Your task | Reproduce every line of the records below verbatim, leaving out the pictures.
━━━━━ Record list
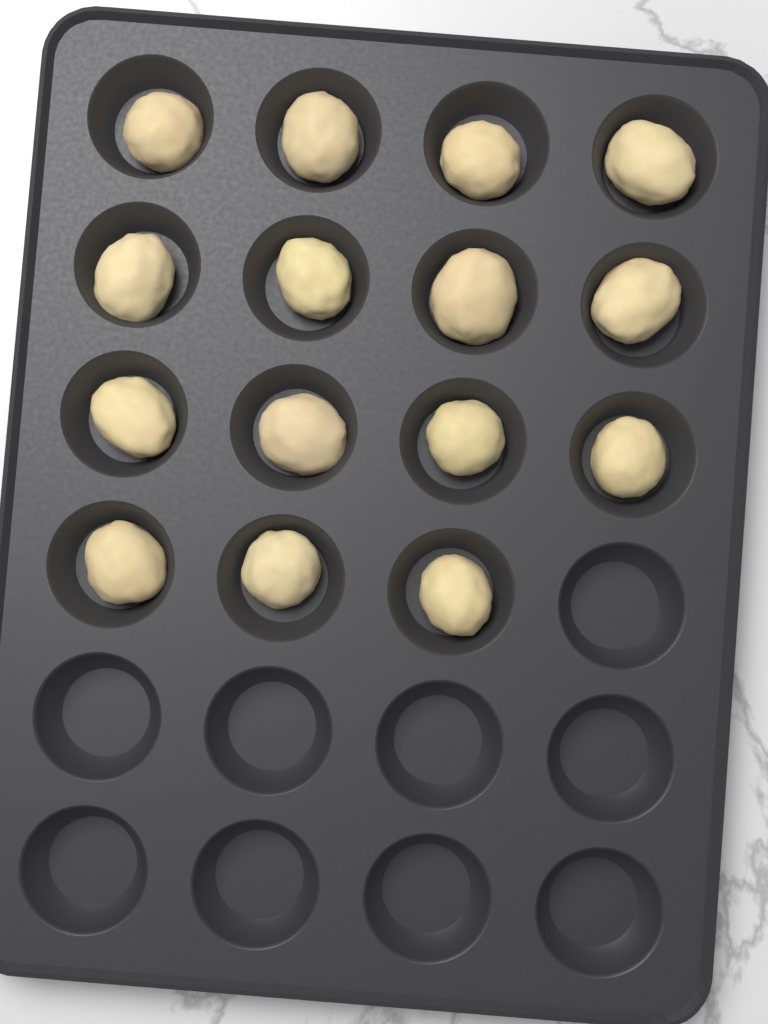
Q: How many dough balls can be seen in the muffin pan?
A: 15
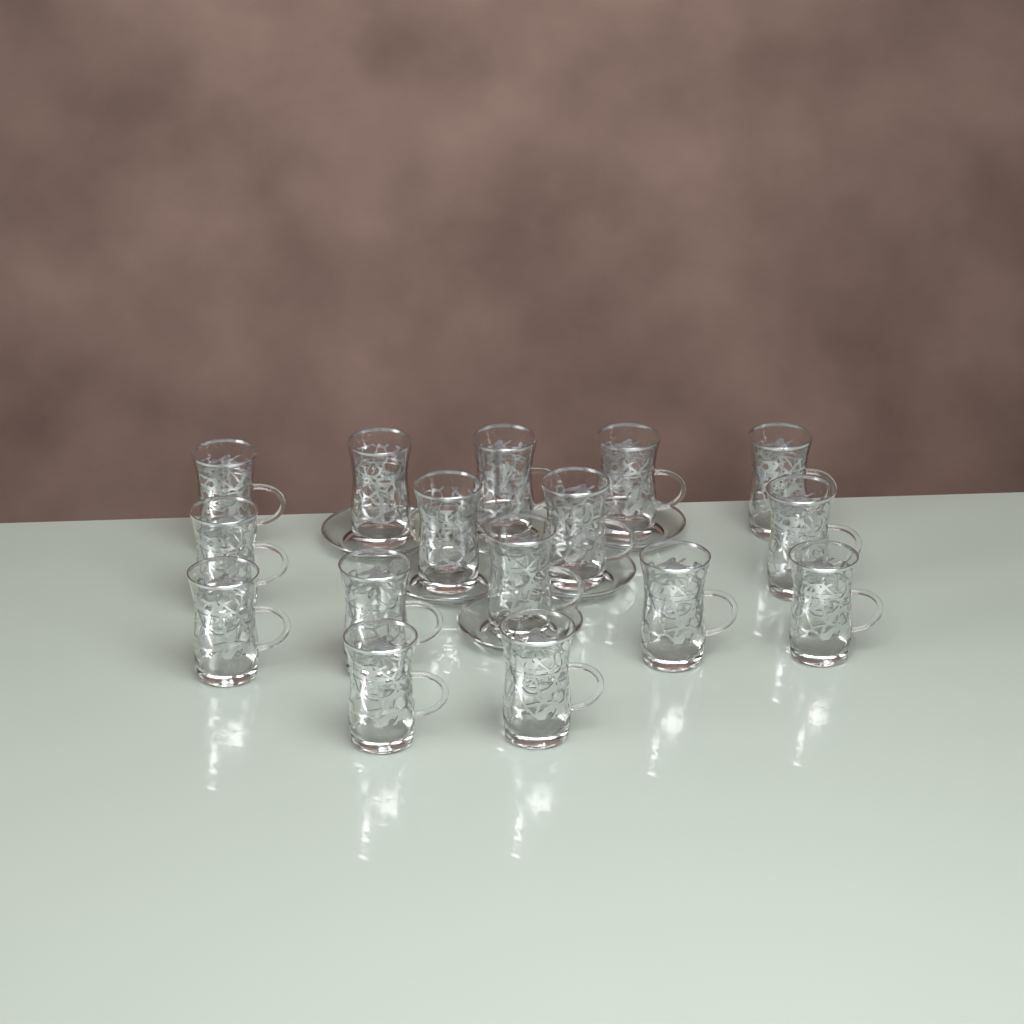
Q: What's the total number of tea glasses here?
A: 16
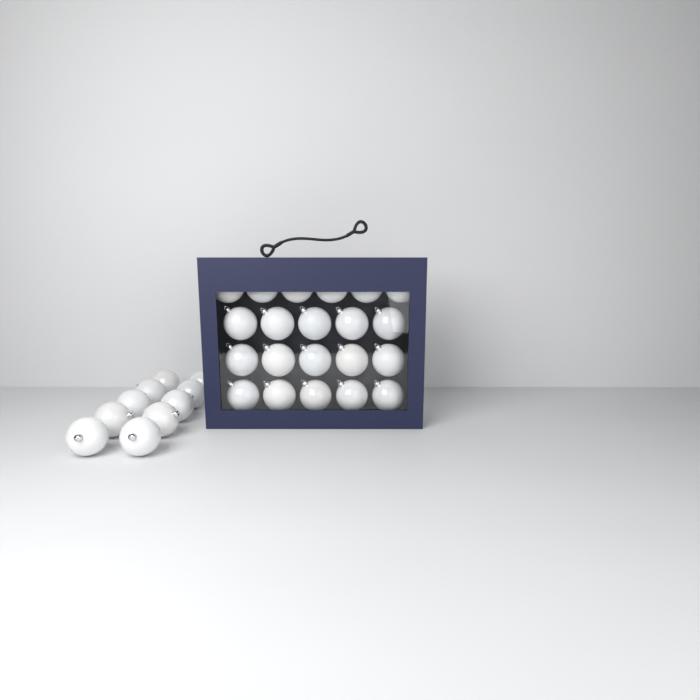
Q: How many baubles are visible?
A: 31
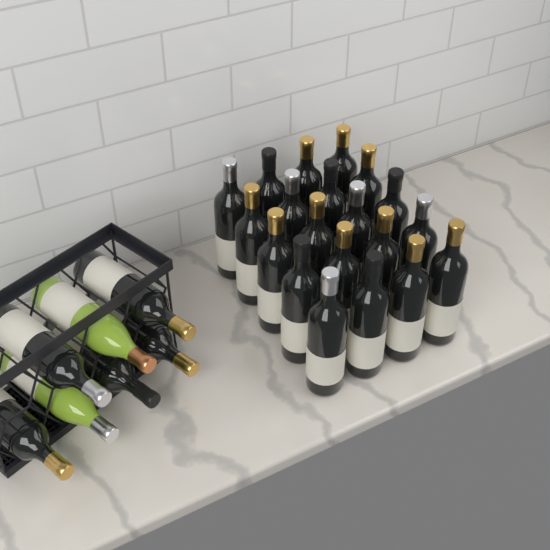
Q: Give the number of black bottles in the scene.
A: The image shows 25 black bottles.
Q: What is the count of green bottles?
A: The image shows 2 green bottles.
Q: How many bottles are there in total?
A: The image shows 27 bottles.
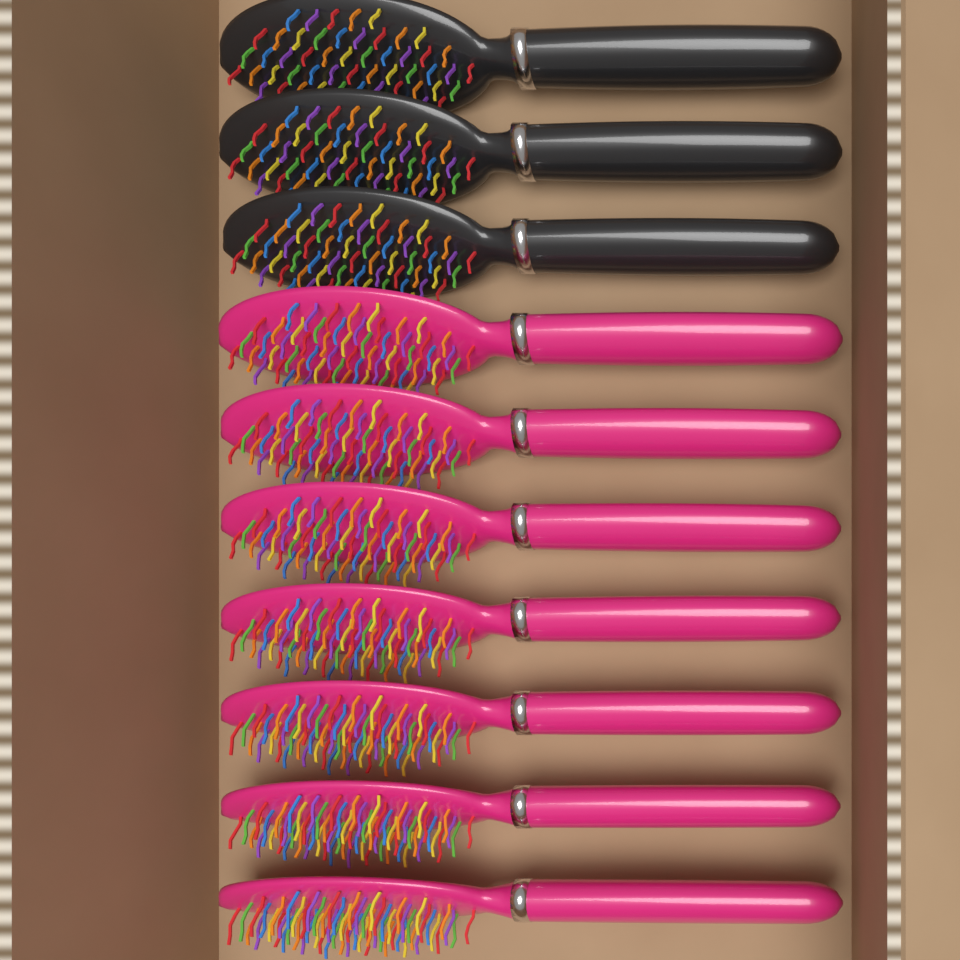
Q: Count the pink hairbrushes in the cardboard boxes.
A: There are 7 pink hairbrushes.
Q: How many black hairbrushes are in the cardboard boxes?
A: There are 3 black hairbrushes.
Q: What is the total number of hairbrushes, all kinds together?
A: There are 10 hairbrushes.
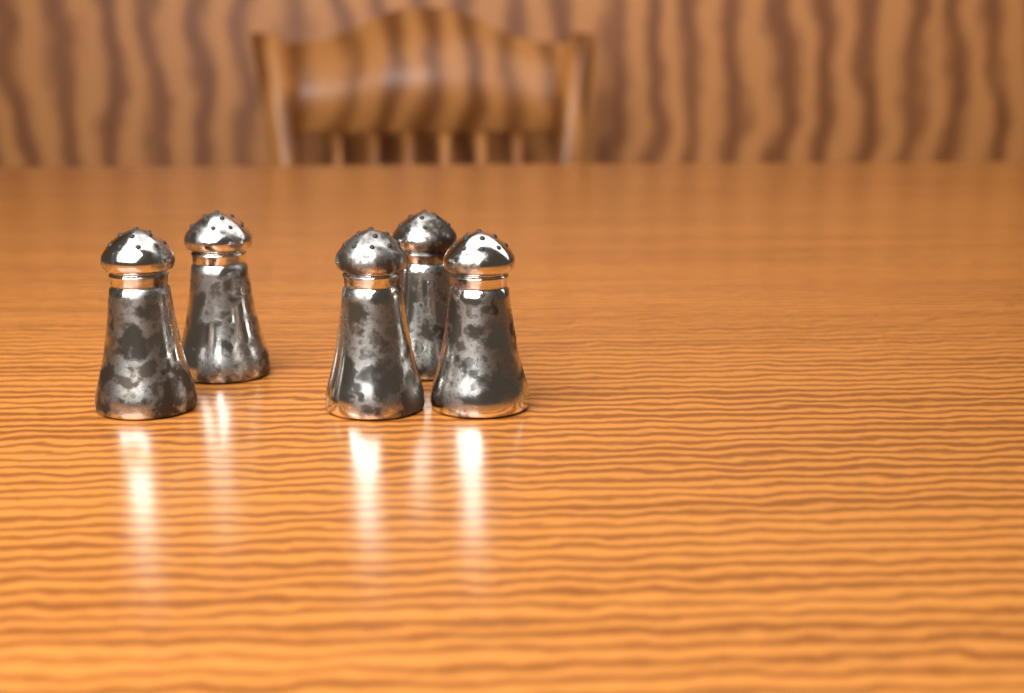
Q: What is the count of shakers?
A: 5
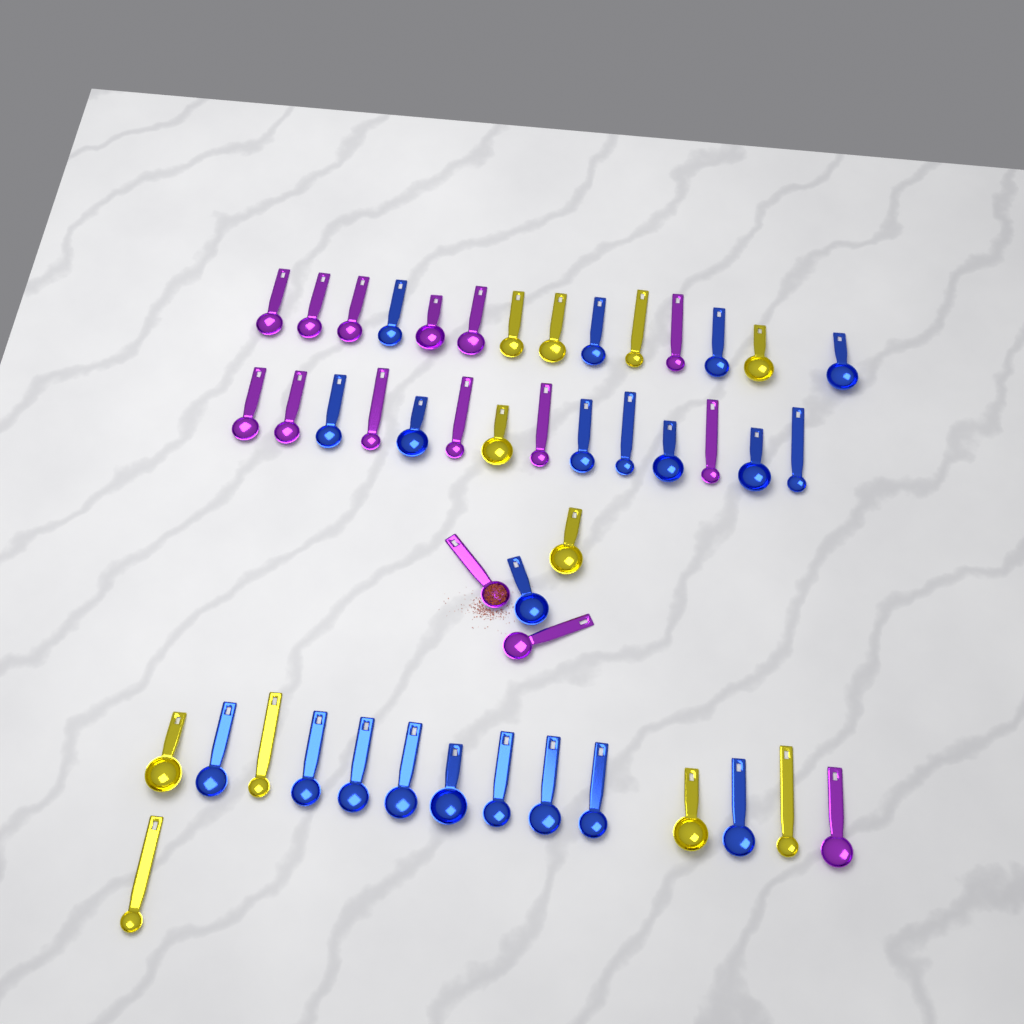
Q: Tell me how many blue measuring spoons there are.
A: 21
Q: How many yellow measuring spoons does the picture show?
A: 11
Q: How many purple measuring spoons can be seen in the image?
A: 15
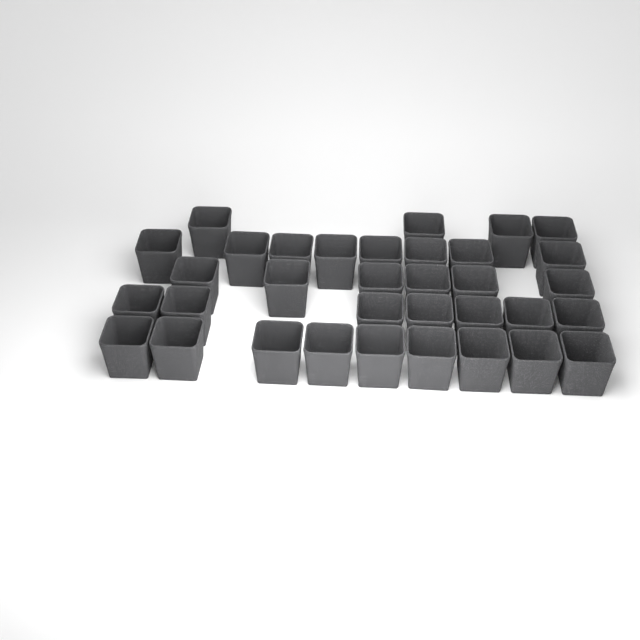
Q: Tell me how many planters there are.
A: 34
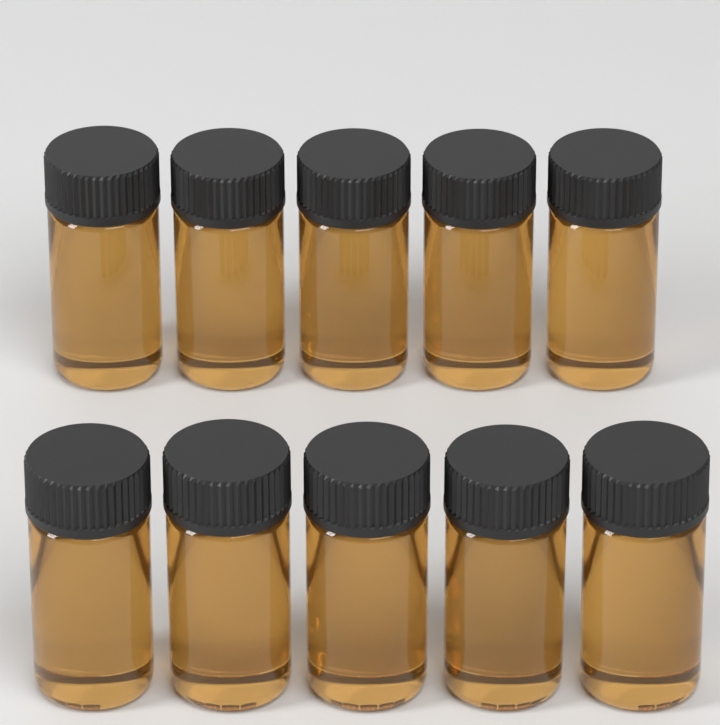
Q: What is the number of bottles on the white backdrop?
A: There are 10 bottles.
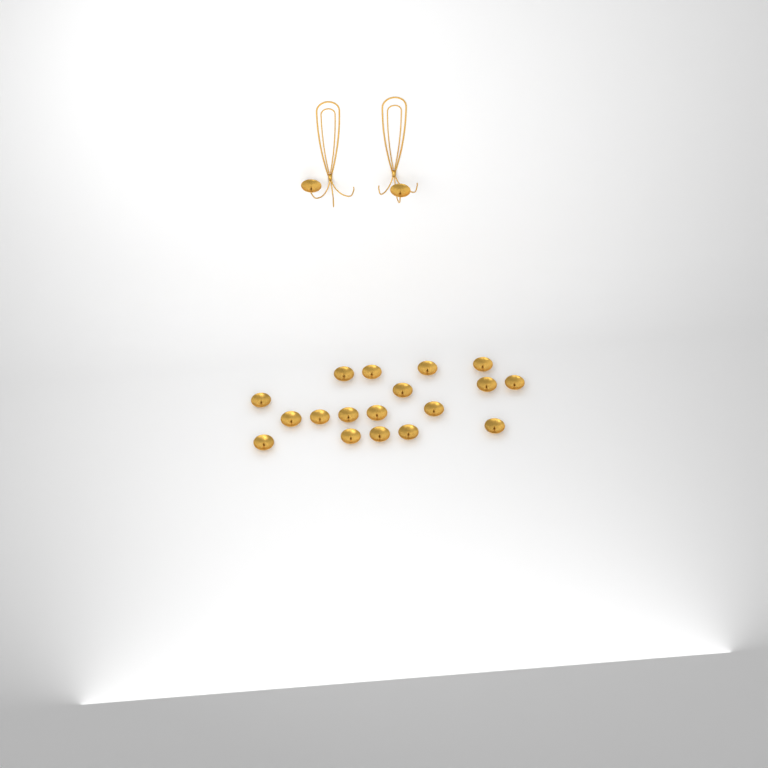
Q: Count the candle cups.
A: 20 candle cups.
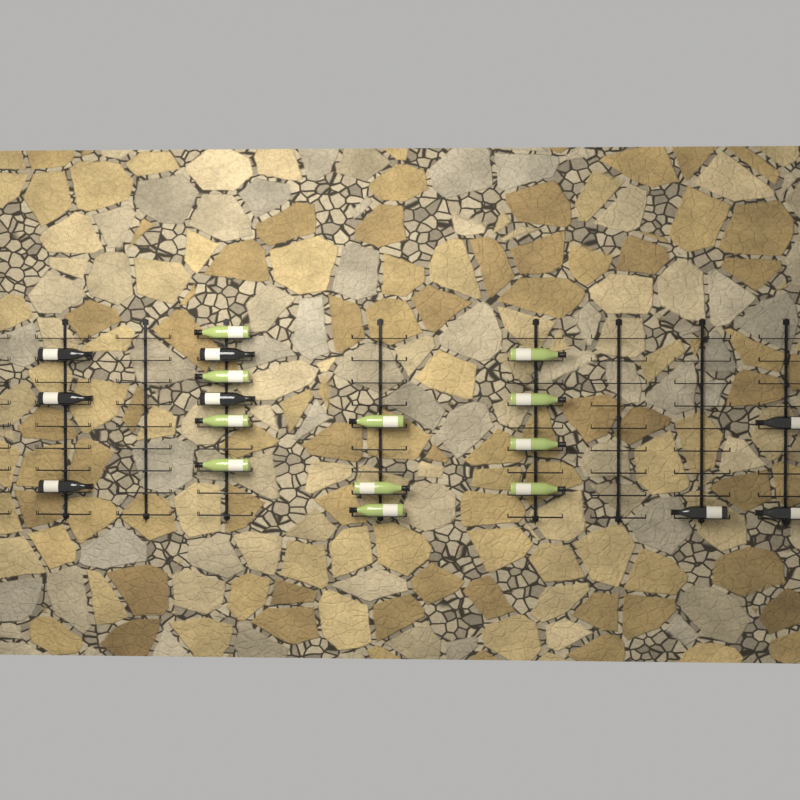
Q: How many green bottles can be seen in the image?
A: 11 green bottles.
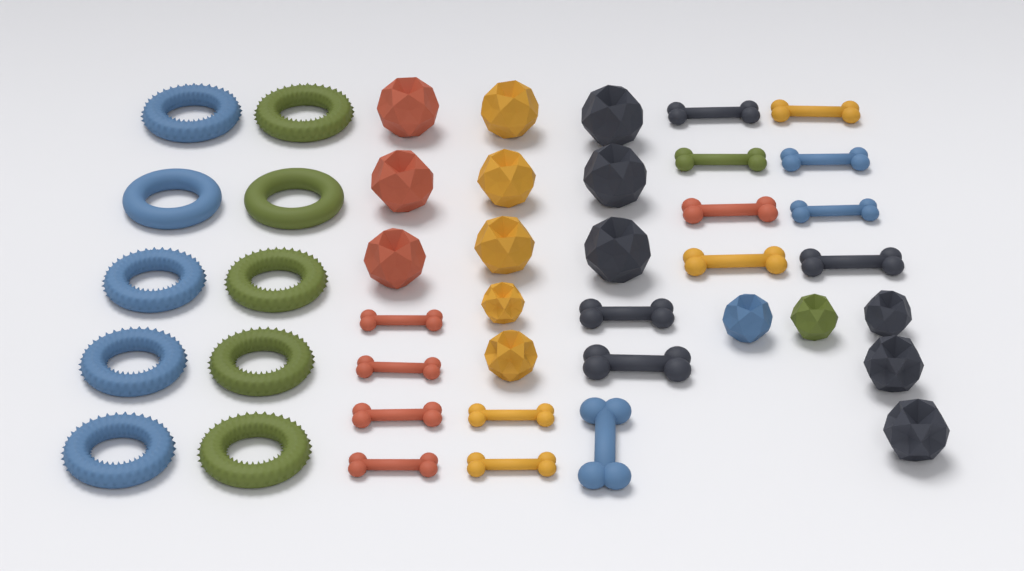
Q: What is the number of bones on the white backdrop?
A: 17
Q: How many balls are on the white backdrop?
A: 16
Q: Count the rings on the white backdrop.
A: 10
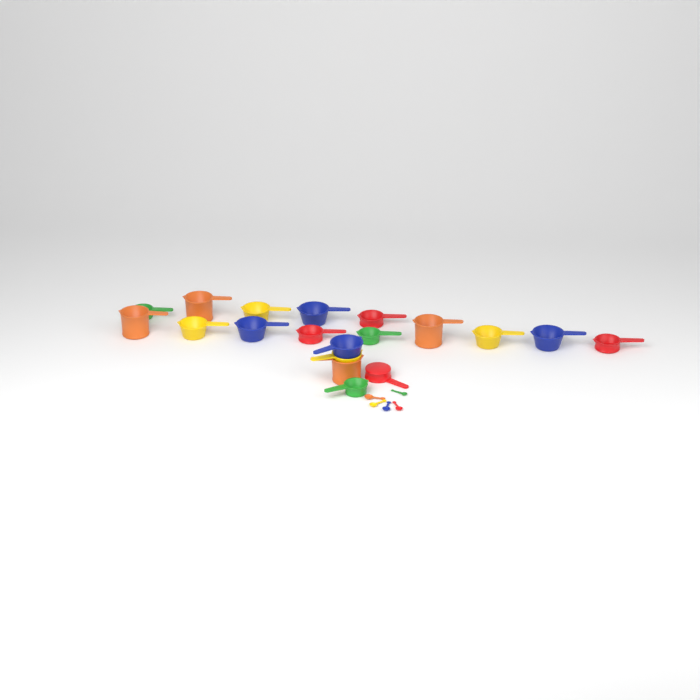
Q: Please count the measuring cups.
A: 19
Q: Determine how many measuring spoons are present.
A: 5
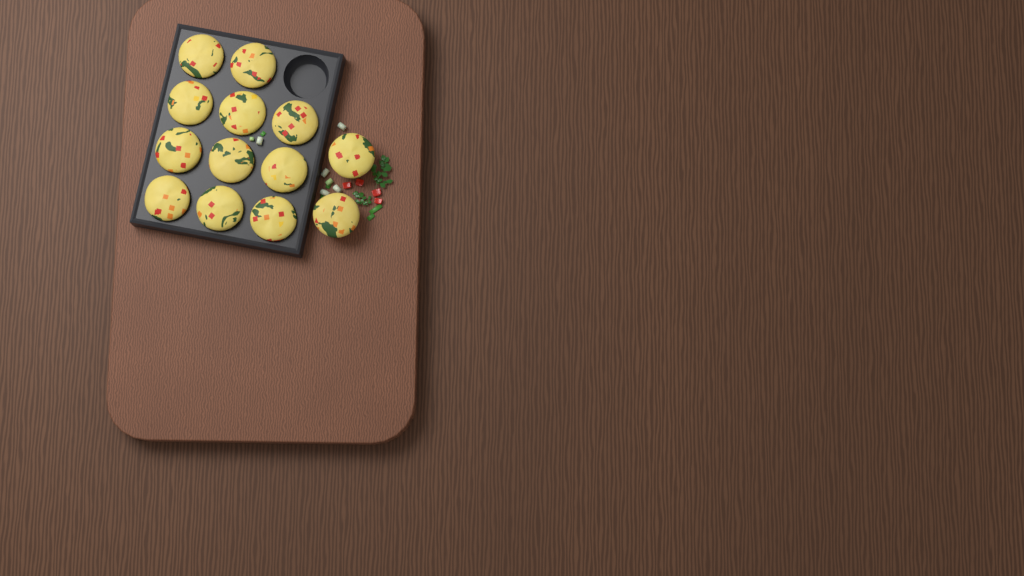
━━━━━━━━━━
Correct answer |
Q: How many dough balls can be seen in the muffin pan?
A: 15
Q: What's the total number of tea glasses here?
A: 16
Q: How many baubles are visible?
A: 31
Q: Give the number of black bottles in the scene.
A: The image shows 25 black bottles.
Q: What is the count of green bottles?
A: The image shows 2 green bottles.
Q: How many bottles are there in total?
A: The image shows 27 bottles.
Q: Count the pink hairbrushes in the cardboard boxes.
A: There are 7 pink hairbrushes.
Q: How many black hairbrushes are in the cardboard boxes?
A: There are 3 black hairbrushes.
Q: What is the total number of hairbrushes, all kinds together?
A: There are 10 hairbrushes.
Q: What is the count of shakers?
A: 5
Q: Tell me how many blue measuring spoons there are.
A: 21
Q: How many yellow measuring spoons does the picture show?
A: 11
Q: How many purple measuring spoons can be seen in the image?
A: 15
Q: Tell me how many planters there are.
A: 34
Q: What is the number of bottles on the white backdrop?
A: There are 10 bottles.
Q: Count the candle cups.
A: 20 candle cups.
Q: How many green bottles can be seen in the image?
A: 11 green bottles.
Q: What is the number of bones on the white backdrop?
A: 17
Q: How many balls are on the white backdrop?
A: 16
Q: Count the rings on the white backdrop.
A: 10
Q: Please count the measuring cups.
A: 19
Q: Determine how many measuring spoons are present.
A: 5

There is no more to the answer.